▶ Problem
Return the records below from the line containing "8 nm/px. Go" onward, exactly, through and including the last line.

(Saved entries)
+-------+

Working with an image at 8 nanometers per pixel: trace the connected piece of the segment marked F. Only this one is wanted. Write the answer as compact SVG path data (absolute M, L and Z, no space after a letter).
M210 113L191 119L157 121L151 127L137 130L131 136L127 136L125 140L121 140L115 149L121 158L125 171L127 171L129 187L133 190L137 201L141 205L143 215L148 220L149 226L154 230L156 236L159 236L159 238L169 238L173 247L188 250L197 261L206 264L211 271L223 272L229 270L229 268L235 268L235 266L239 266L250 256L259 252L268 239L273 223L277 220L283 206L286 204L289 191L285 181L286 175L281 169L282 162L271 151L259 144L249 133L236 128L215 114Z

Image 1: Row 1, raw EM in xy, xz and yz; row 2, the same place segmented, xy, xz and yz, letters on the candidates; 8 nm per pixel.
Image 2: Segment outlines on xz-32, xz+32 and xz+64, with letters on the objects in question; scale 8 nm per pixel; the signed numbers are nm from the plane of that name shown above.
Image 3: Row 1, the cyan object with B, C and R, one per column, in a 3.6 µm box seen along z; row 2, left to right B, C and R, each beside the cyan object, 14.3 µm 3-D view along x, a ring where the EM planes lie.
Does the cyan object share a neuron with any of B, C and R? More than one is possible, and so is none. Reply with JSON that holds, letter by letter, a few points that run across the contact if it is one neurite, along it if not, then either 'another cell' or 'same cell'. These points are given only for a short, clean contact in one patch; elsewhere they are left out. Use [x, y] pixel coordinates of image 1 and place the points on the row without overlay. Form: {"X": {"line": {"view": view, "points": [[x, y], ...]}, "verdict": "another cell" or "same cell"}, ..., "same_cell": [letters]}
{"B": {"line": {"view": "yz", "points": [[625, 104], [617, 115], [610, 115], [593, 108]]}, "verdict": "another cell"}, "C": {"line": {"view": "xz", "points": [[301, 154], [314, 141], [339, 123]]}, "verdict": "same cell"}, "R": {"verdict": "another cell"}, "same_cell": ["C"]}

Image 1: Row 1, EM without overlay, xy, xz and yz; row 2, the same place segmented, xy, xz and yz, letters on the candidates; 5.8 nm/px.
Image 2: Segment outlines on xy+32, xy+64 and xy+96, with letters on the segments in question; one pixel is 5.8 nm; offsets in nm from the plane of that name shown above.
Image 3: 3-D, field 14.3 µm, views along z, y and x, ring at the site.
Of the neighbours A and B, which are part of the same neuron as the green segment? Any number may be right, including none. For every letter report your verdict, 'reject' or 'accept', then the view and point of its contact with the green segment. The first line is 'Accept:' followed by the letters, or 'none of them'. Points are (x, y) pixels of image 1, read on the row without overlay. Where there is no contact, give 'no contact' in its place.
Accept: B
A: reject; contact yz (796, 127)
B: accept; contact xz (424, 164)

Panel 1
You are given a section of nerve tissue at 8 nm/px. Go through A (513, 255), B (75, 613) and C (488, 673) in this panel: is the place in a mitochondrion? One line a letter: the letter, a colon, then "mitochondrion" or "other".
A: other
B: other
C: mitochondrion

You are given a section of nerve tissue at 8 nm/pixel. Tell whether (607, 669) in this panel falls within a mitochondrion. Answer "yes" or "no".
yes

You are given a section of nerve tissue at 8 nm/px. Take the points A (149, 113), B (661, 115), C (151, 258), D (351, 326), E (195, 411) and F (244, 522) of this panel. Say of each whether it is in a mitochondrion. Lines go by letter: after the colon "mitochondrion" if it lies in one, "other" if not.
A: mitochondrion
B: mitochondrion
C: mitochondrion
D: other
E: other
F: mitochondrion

+-------+

▶ Answer box
You are given a section of nerve tissue at 8 nm/px. Go through A (513, 255), B (75, 613) and C (488, 673) in this panel: is the place in a mitochondrion? One line a letter: the letter, a colon, then "mitochondrion" or "other".
A: other
B: other
C: mitochondrion

You are given a section of nerve tissue at 8 nm/pixel. Tell whether (607, 669) in this panel falls within a mitochondrion. Answer "yes" or "no".
yes

You are given a section of nerve tissue at 8 nm/px. Take the points A (149, 113), B (661, 115), C (151, 258), D (351, 326), E (195, 411) and F (244, 522) of this panel. Say of each whether it is in a mitochondrion. Lines go by letter: after the colon "mitochondrion" if it lies in one, "other" if not.
A: mitochondrion
B: mitochondrion
C: mitochondrion
D: other
E: other
F: mitochondrion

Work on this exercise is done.